Google recently announced it too would start embedding buy buttons within mobile search results, with purchases completed directly through Google’s own checkout – the customer never touching the retailer’s site. Effectively, social networks and search engines become retailers themselves, providing new opportunities for low-friction customer acquisition (though retailers must understand the impact on brand and customer loyalty).
Endless Possibilities with The Internet of Things
The aforementioned are tangible – they exist, they’re possible with a bit of strategy, technology, and forward-thinking, and can be implemented by most brands. But looking deep into the future, past The Internet of Things (IoT) phenomenon and one can envision possibilities so bold that they straddle the line between Martin Cooper’s vision for the mobile phone and living on the moon.

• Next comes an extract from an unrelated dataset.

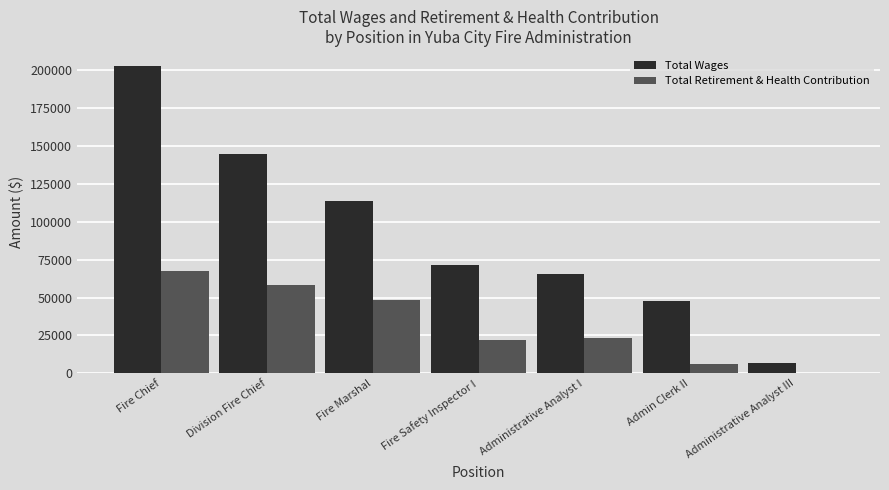

Which series changed the most between Fire Chief and Fire Marshal?

Total Wages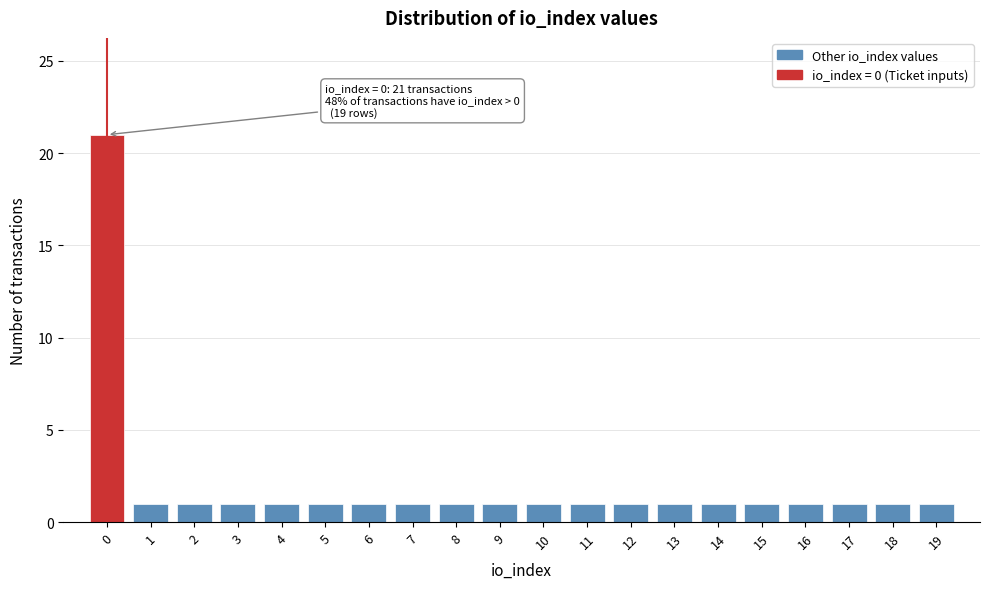

Which range on the x-axis has the tallest bar?

-0.5 to 0.5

Picture this: you’re getting dressed for work in the morning. You’re brushing your teeth or combing your hair and an alert embedded in your mirror tells you it’s raining outside and it’s only going to get colder as the day progresses. It then informs you you’re running out of milk. The applications within your mirror and refrigerator send an alert to your key fob (that you have to grab before you leave) to take your overcoat, rain boots, and buy milk on your way home. If you’re the forgetful type, it may also be integrated with your mobile device.
Let’s suppose though that you don’t own rain boots? Perhaps you’ve only just moved to the Northwestern United States from Arizona and you hadn’t realized how much it really does rain. What if you could purchase them directly from within another screen in your mirror, or through a dedicated app on your mobile device, ready to pick up as soon as you’re done for the day – because the store it suggested you buy from is conveniently located next door?
While you’re at work, your pre-programmed vacuum is busy gliding from room to room, careful to miss the cat food dish and your shoelaces. It’s using the last filter you have, so it simply places an order (if you haven’t already set up a recurring order with your provider) which is then delivered via drone to your front door. You’re fascinated with the efficiency of your smart home, your internet-enabled devices that leave little room for error that provide you with the freedom to enjoy your down-time. Maybe that’s reading your favorite book on a tablet or watching that television program via streaming service. Your life is easier, and with every brand interaction, that retailer or service provider learns a little bit more about you – enhancing the targeted personalization of future engagements.
The future of retailing is bright and only as limited as we imagine it to be – so what does your brand see?